Zelnick Leila R, Batacchi Zona O, Ahmad Iram, Dighe Ashveena, Little Randie R, Trence Dace L, Hirsch Irl B, de Boer Ian H
Kidney Research Institute, University of Washington, Seattle, WA
Division of Nephrology, University of Washington, Seattle, WA.
Diabetes Care. 2020 Oct;43(10):2379-2387. doi: 10.2337/dc20-0915. Epub 2020 Aug 11.
In chronic kidney disease, glycated albumin and fructosamine have been postulated to be better biomarkers of glycemic control than HbA. We evaluated the accuracy, variability, and covariate bias of three biomarkers (HbA, glycated albumin, and fructosamine) compared with continuous glucose monitoring (CGM)-derived measurement of glycemia across estimated glomerular filtration rate (eGFR) in type 2 diabetes.
A prospective cohort study was conducted of 104 participants with type 2 diabetes, 80 with eGFR <60 mL/min/1.73 m (not treated with dialysis) and 24 frequency-matched control subjects with eGFR ≥60 mL/min/1.73 m. Participants wore a blinded CGM for two 6-day periods separated by 2 weeks, with blood and urine collected at the end of each CGM period. HbA, glycated albumin, and fructosamine were measured by high-performance liquid chromatographic, enzymatic, and colorimetric nitroblue tetrazolium methods, respectively.
Within-person biomarker values were strongly correlated between the two CGM periods ( = 0.92-0.95), although no marker fully captured the within-person variability of mean CGM glucose. All markers were similarly correlated with mean CGM glucose ( = 0.71-77). Compared with mean CGM glucose, glycated albumin and fructosamine were significantly biased by age, BMI, serum iron concentration, transferrin saturation, and albuminuria; HbA was underestimated in those with albuminuria.

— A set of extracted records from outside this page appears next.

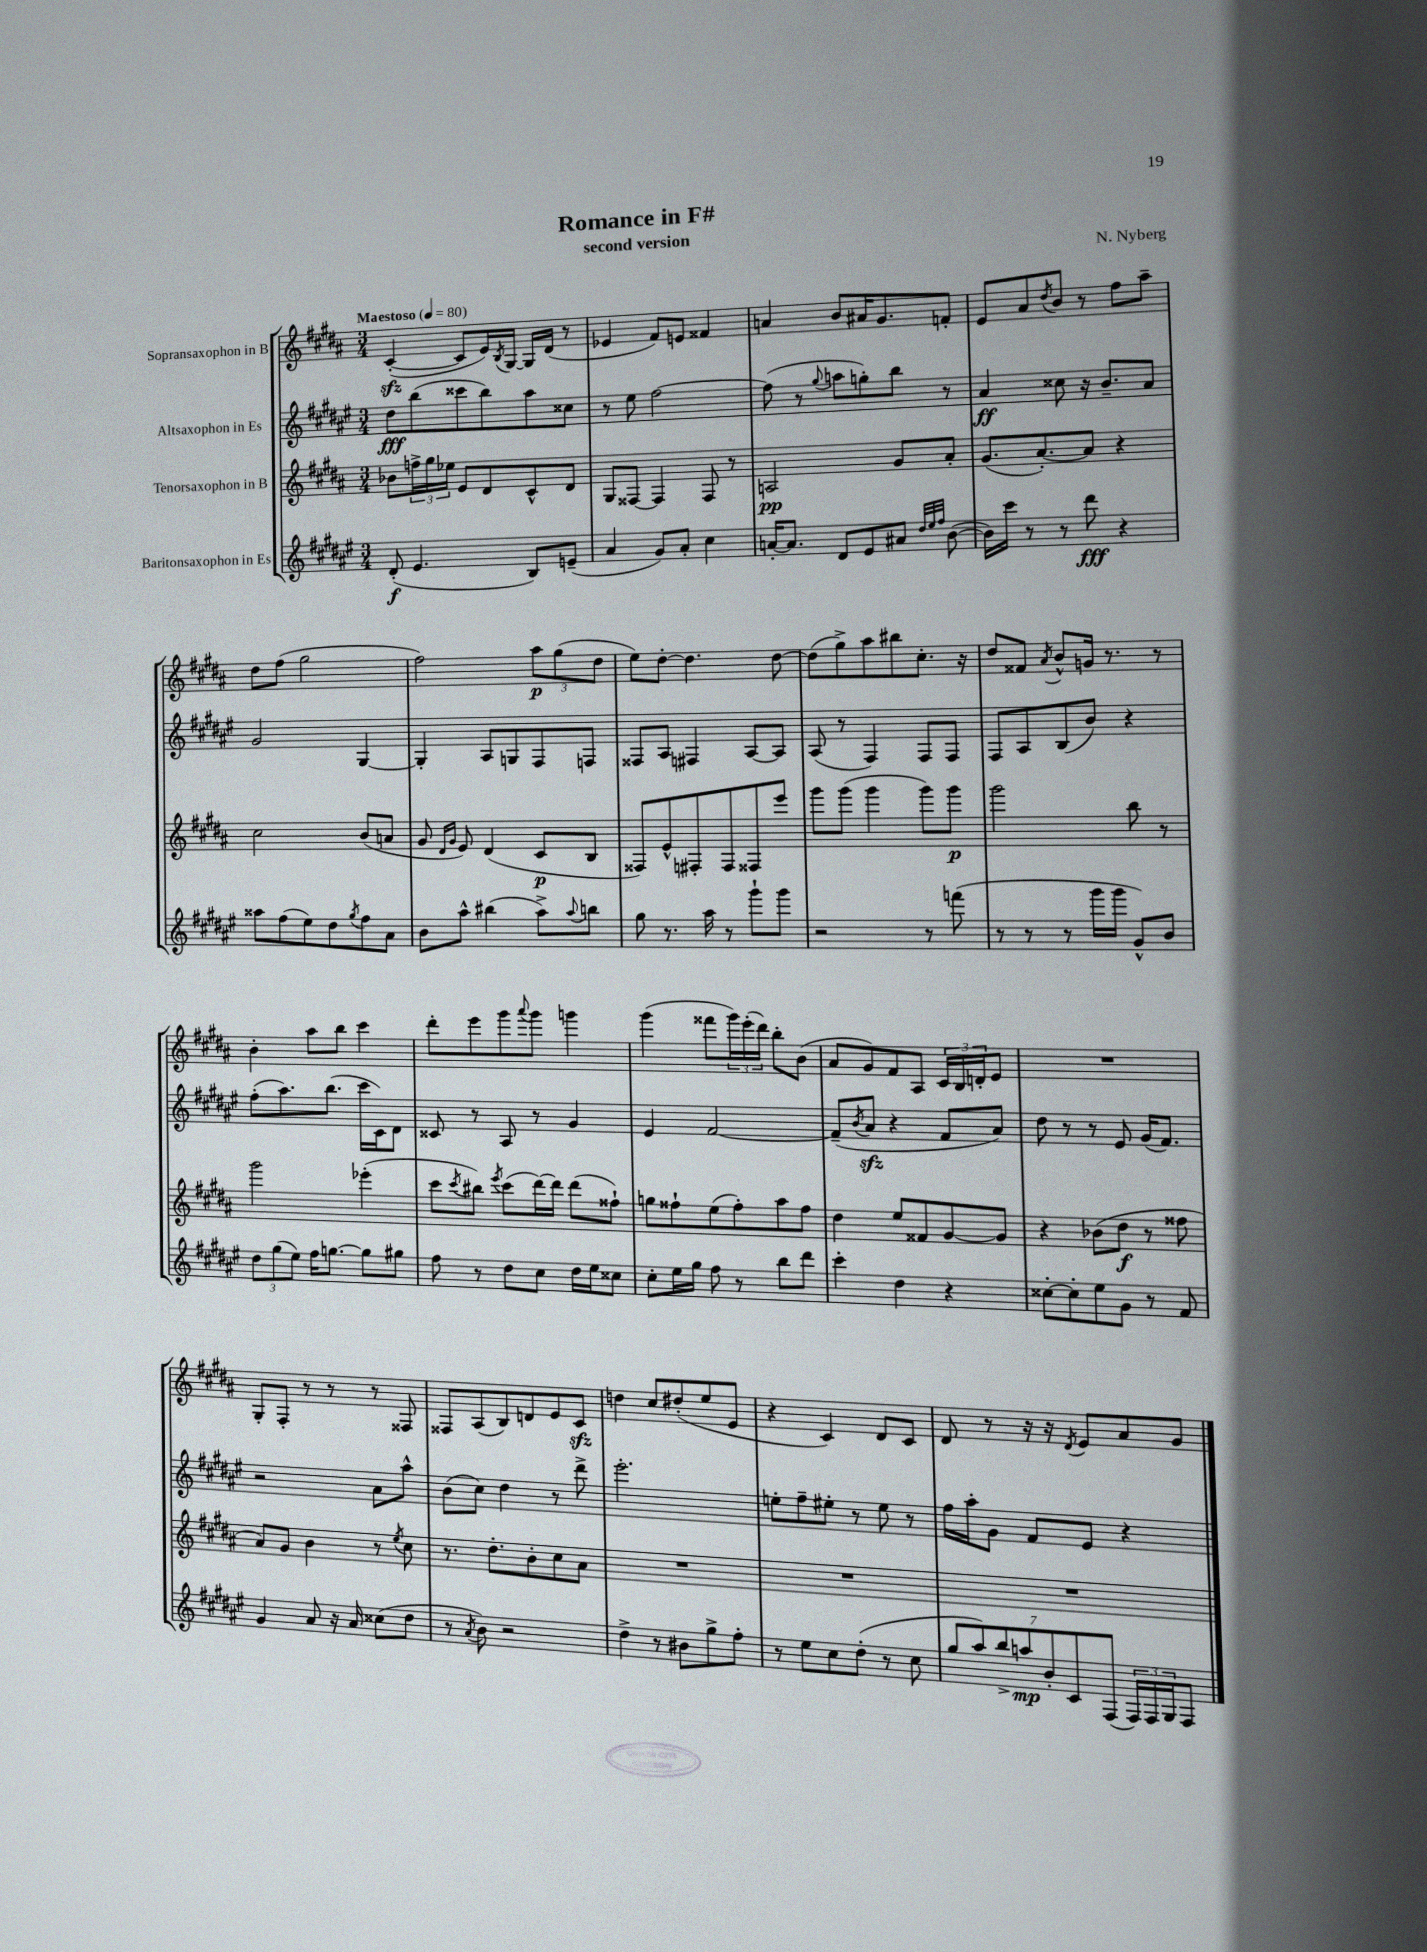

**kern	**dynam	**kern	**dynam	**kern	**dynam	**kern	**dynam
*part4	*part4	*part3	*part3	*part2	*part2	*part1	*part1
*staff4	*staff4	*staff3	*staff3	*staff2	*staff2	*staff1	*staff1
*I"Baritonsaxophon in Es	*	*I"Tenorsaxophon in B	*	*I"Altsaxophon in Es	*	*I"Sopransaxophon in B	*
*clefG2	*	*clefG2	*	*clefG2	*	*clefG2	*
*k[f#c#g#d#a#e#]	*	*k[f#c#g#d#a#]	*	*k[f#c#g#d#a#e#]	*	*k[f#c#g#d#a#]	*
*M3/4	*	*M3/4	*	*M3/4	*	*M3/4	*
*MM80	*	*MM80	*	*MM80	*	*MM80	*
=1	=1	=1	=1	=1	=1	=1	=1
!	!	!	!	!	!	!LO:TX:a:B:t=Maestoso	!
(8d#'/	f	8b-X\L	.	8dd#\L	fff	([4c#zz'/	.
4.e#/	.	24ffn^\L	.	(8bb\	.	.	.
.	.	24gg#\	.	.	.	.	.
.	.	24ee-X\JJ	.	.	.	.	.
.	.	8e/L	.	8ccc##X\	.	8c#/L]	.
.	.	8d#/	.	8bb\)	.	16e/L)	.
.	.	.	.	.	.	8qB/	.
.	.	.	.	.	.	[16G#/JJ	.
8B/L)	.	8c#^^/	.	8aa#\	.	16G#/LL]	.
.	.	.	.	.	.	(16d#/JJ	.
(8en~/J	.	8d#/J	.	8cc##X\J	.	8r	.
=2	=2	=2	=2	=2	=2	=2	=2
4a#/	.	8G#/L	.	8r	.	4e-X/	.
.	.	[8F##X/J	.	8ee#\	.	.	.
8g#/L)	.	4F##/]	.	[2ff#\	.	8f#/L)	.
8a#'/J	.	.	.	.	.	8en/J	.
4cc#\	.	8F##/	.	.	.	4f##X/	.
.	.	8r	.	.	.	.	.
=3	=3	=3	=3	=3	=3	=3	=3
[16an'/KL	.	2An/	pp	(8ff#\]	.	4an/	.
8.a/J]	.	.	.	.	.	.	.
.	.	.	.	8r	.	.	.
.	.	.	.	8qqgg#/	.	.	.
8d#/L	.	.	.	8aan\L	.	8b/L	.
8e#/	.	.	.	8ggn'\)	.	16a#X/K	.
.	.	.	.	.	.	8.g#/	.
8a#X/J	.	8g#/L	.	8bb\J	.	.	.
32qqdd#/LLL	.	.	.	.	.	.	.
32qqee#/	.	.	.	.	.	.	.
32qqff#/JJJ	.	.	.	.	.	.	.
([8b\	.	8a#'/J	.	8r	.	8fn'/J	.
=4	=4	=4	=4	=4	=4	=4	=4
16b\LL])	.	(8.g#/L	.	4a#/	ff	8e/L	.
16ccc#\JJ	.	.	.	.	.	.	.
8r	.	.	.	.	.	8a#/	.
.	.	[8.a#'/)	.	.	.	.	.
.	.	.	.	.	.	8qdd#/	.
8r	.	.	.	8cc##X\	.	8b/J	.
8ddd#\	fff	8a#/J]	.	16r	.	8r	.
.	.	.	.	8.b~/L	.	.	.
4r	.	4r	.	.	.	8ff#\L	.
.	.	.	.	8a#/J	.	8aa#~\J	.
!!LO:LB:g=z
=5	=5	=5	=5	=5	=5	=5	=5
8aa##X\L	.	2cc#\	.	2g#/	.	8dd#\L	.
(8ff#\	.	.	.	.	.	(8ff#\J	.
8ee#\)	.	.	.	.	.	2gg#\	.
8dd#\	.	.	.	.	.	.	.
8qgg#/	.	.	.	.	.	.	.
8ff#\	.	(8b/L	.	[4G#/	.	.	.
8a#\J	.	8an/J	.	.	.	.	.
=6	=6	=6	=6	=6	=6	=6	=6
8b\L	.	8g#/	.	4G#'/]	.	2ff#\)	.
.	.	16qqd#/LL	.	.	.	.	.
.	.	16qqg#/JJ	.	.	.	.	.
8aa#^^\J	.	8e/)	.	.	.	.	.
(4bb#X\	.	(4d#/	.	8A#/L	.	.	.
.	.	.	.	8Gn/	.	.	.
8aa#^\L)	.	8c#/L	p	8F#/	.	12aa#\L	p
.	.	.	.	.	.	(12gg#\	.
8qqaa#/	.	.	.	.	.	.	.
8bbn\J	.	8B/J	.	8Fn/J	.	.	.
.	.	.	.	.	.	12dd#\J	.
=7	=7	=7	=7	=7	=7	=7	=7
8gg#\	.	8F##X/L)	.	8F##X/L	.	8ee\L)	.
8.r	.	8e^^/	.	8A#/J	.	[8dd#'\J	.
.	.	8F#X'/	.	4F#X/	.	4.dd#\]	.
16aa#\	.	.	.	.	.	.	.
8r	.	8F#/	.	.	.	.	.
8ggg#`\L	.	8F##X/	.	[8A#/L	.	.	.
8ggg#\J	.	8eee/J	.	8A#/J]	.	[8dd#\	.
=8	=8	=8	=8	=8	=8	=8	=8
2r	.	8ggg#\L	.	(8A#/	.	(8dd#\L]	.
.	.	(8ggg#\J	.	8r	.	8gg#^\)	.
.	.	4ggg#\	.	4F#/)	.	8aa#\	.
.	.	.	.	.	.	8bb#X\	.
8r	.	8ggg#\L)	.	8F#/L	.	8.cc#'\J	.
(8fffn\	.	8ggg#\J	p	8F#/J	.	.	.
.	.	.	.	.	.	16r	.
=9	=9	=9	=9	=9	=9	=9	=9
8r	.	2ggg#\	.	8F#/L	.	8dd#/L	.
8r	.	.	.	8A#/	.	8f##X/J	.
.	.	.	.	.	.	8qa#/	.
8r	.	.	.	(8B/	.	8b^^/L	.
16ggg#\LL	.	.	.	8b/J)	.	16gn/Jk	.
16ggg#\JJ	.	.	.	.	.	8.r	.
8g#^^/L)	.	8bb\	.	4r	.	.	.
8b/J	.	8r	.	.	.	8r	.
!!LO:LB:g=z
=10	=10	=10	=10	=10	=10	=10	=10
12dd#\L	.	2ggg#\	.	(8ff#'\L	.	4b'\	.
(12gg#\	.	.	.	.	.	.	.
.	.	.	.	8.aa#\)	.	.	.
12ee#\J)	.	.	.	.	.	.	.
16ff#\KL	.	.	.	.	.	8aa#\L	.
[8.ggn\J	.	.	.	(8.bb\J	.	.	.
.	.	.	.	.	.	8bb\J	.
8gg\L]	.	(4eee-X'\	.	16ccc#\LL	.	4ccc#\	.
.	.	.	.	16c#\J)	.	.	.
8gg#X\J	.	.	.	8d#\J	.	.	.
=11	=11	=11	=11	=11	=11	=11	=11
8ff#\	.	8ccc#\L	.	8c##X/	.	8ddd#'\L	.
.	.	8qccc#/	.	.	.	.	.
8r	.	8bb#X\J)	.	8r	.	8eee\	.
.	.	8qeee/	.	.	.	.	.
8dd#\L	.	(8ccc#\L	.	8A#/	.	8ggg#\	.
.	.	.	.	.	.	8qqaaa#/	.
8cc#\J	.	[16ddd#\L)	.	8r	.	8ggg#\J	.
.	.	16ddd#\JJ]	.	.	.	.	.
16dd#\LL	.	(8ddd#\L	.	4g#/	.	4gggn\	.
16ee#\J	.	.	.	.	.	.	.
8cc##X\J	.	8ff##X`\J)	.	.	.	.	.
=12	=12	=12	=12	=12	=12	=12	=12
8cc#'\L	.	8ggn\L	.	4e#/	.	(4ggg#\	.
16ee#\L	.	8ff##X`\	.	.	.	.	.
16gg#\JJ	.	.	.	.	.	.	.
8ff#\	.	(8ee\	.	[2f#/	.	8fff##X\L	.
8r	.	8ff##'\)	.	.	.	24ggg#\L)	.
.	.	.	.	.	.	(24eee'\	.
.	.	.	.	.	.	24ddd#\JJ)	.
8bb\L	.	8aa#\	.	.	.	8bb'\L	.
8ddd#\J	.	8ff##\J	.	.	.	(8b\J	.
=13	=13	=13	=13	=13	=13	=13	=13
4ccc#'\	.	4dd#\	.	(8f#~/L]	.	8a#/L	.
.	.	.	.	8qb/	.	.	.
.	.	.	.	8a#zz/J	.	8g#/)	.
4dd#\	.	8ee/L	.	4r	.	8f#/	.
.	.	8f##X/	.	.	.	8A#/J	.
4r	.	[8g#/	.	8f#/L	.	24c#/LL	.
.	.	.	.	.	.	24B/	.
.	.	.	.	.	.	24dn'/J	.
.	.	8g#/J]	.	8a#/J)	.	8e/J	.
=14	=14	=14	=14	=14	=14	=14	=14
[8cc##X'\L	.	4r	.	8dd#\	.	2.r	.
8cc##'\]	.	.	.	8r	.	.	.
8ee#\	.	(8b-X\L	.	8r	.	.	.
8g#\J	.	8dd#\J	f	8e#/	.	.	.
8r	.	8r	.	(16g#/KL	.	.	.
.	.	.	.	8.f#/J)	.	.	.
8f#/	.	8ff##X\	.	.	.	.	.
!!LO:LB:g=z
=15	=15	=15	=15	=15	=15	=15	=15
4g#/	.	8a#/L)	.	2r	.	8G#'/L	.
.	.	8g#/J	.	.	.	8F#'/J	.
8a#/	.	4b\	.	.	.	8r	.
16r	.	.	.	.	.	8r	.
16a#/	.	.	.	.	.	.	.
(8cc##X\L	.	8r	.	8a#\L	.	8r	.
.	.	8qee/	.	.	.	.	.
8dd#\J	.	8cc#\	.	8aa#^^\J	.	8F##X/	.
=16	=16	=16	=16	=16	=16	=16	=16
8r	.	8.r	.	(8b\L	.	8F##X/L	.
8qa#/	.	.	.	.	.	.	.
8b\)	.	.	.	8cc#\J)	.	(8A#/	.
.	.	8.dd#'\L	.	.	.	.	.
2r	.	.	.	4dd#\	.	8B/)	.
.	.	8b'\	.	.	.	8dn/	.
.	.	8cc#\	.	8r	.	8e/	.
.	.	8a#\J	.	8ddd#^\	.	8c#zz/J	.
=17	=17	=17	=17	=17	=17	=17	=17
4dd#^\	.	2.r	.	2.eee#'\	.	4ddn\	.
8r	.	.	.	.	.	8cc#/L	.
8b#X\L	.	.	.	.	.	(8dd#X'/	.
8gg#^\	.	.	.	.	.	8ee/	.
8ff#'\J	.	.	.	.	.	8e/J	.
=18	=18	=18	=18	=18	=18	=18	=18
8r	.	2.r	.	8een'\L	.	4r	.
8ee#\L	.	.	.	8ff#~\	.	.	.
8cc#\	.	.	.	8ee#X'\J	.	4c#/)	.
(8dd#'\J	.	.	.	8r	.	.	.
8r	.	.	.	8ee#\	.	8d#/L	.
8cc#\	.	.	.	8r	.	8c#/J	.
=19	=19	=19	=19	=19	=19	=19	=19
14gg#/L	.	2.r	.	16ff#\LL	.	8d#/	.
.	.	.	.	16aa#'\J	.	.	.
14aa#/)	.	.	.	.	.	.	.
.	.	.	.	8g#\J	.	8r	.
14bb^/	.	.	.	.	.	.	.
14aan/	mp	.	.	.	.	.	.
.	.	.	.	8f#/L	.	16r	.
14b'/	.	.	.	.	.	.	.
.	.	.	.	.	.	16r	.
14c#/	.	.	.	.	.	.	.
.	.	.	.	.	.	8qd#/	.
.	.	.	.	8e#/J	.	8e/L	.
(14F#/J	.	.	.	.	.	.	.
24F#/LL)	.	.	.	4r	.	8a#/	.
24F#/	.	.	.	.	.	.	.
24G#/J	.	.	.	.	.	.	.
8F#/J	.	.	.	.	.	8g#/J	.
==	==	==	==	==	==	==	==
*-	*-	*-	*-	*-	*-	*-	*-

Glycated albumin and fructosamine were not less variable than HbA at a given mean CGM glucose level, with several additional sources of bias. These results support measuring HbA to monitor trends in glycemia among patients with eGFR <60 mL/min/1.73 m. Direct measurements of glucose are necessary to capture short-term variability.
在慢性肾脏病中,糖化白蛋白和果糖胺被认为是比糖化血红蛋白(HbA)更好的血糖控制生物标志物。我们评估了三种生物标志物(HbA、糖化白蛋白和果糖胺)与通过连续血糖监测(CGM)得出的血糖测量值相比的准确性、变异性和协变量偏差,该评估针对2型糖尿病患者的估计肾小球滤过率(eGFR)进行。
对104名2型糖尿病患者进行了一项前瞻性队列研究,其中80名患者的eGFR<60 mL/min/1.73 m²(未接受透析治疗),24名频率匹配的对照受试者的eGFR≥60 mL/min/1.73 m²。参与者佩戴盲法CGM设备两个为期6天的时间段,中间间隔2周,在每个CGM时间段结束时采集血液和尿液样本。HbA、糖化白蛋白和果糖胺分别通过高效液相色谱法、酶法和比色硝基蓝四唑法进行测量。
尽管没有一种标志物能完全捕捉个体内平均CGM血糖的变异性,但两个CGM时间段内个体的生物标志物值之间具有很强的相关性(相关性系数=0.92-0.95)。所有标志物与平均CGM血糖的相关性相似(相关性系数=0.71-0.77)。与平均CGM血糖相比,糖化白蛋白和果糖胺受年龄、体重指数、血清铁浓度、转铁蛋白饱和度和蛋白尿的显著影响而产生偏差;HbA在有蛋白尿的患者中被低估。
在给定的平均CGM血糖水平下,糖化白蛋白和果糖胺的变异性并不低于HbA,且存在其他多种偏差来源。这些结果支持在eGFR<60 mL/min/1.73 m²的患者中测量HbA以监测血糖趋势。直接测量血糖对于捕捉短期变异性是必要的。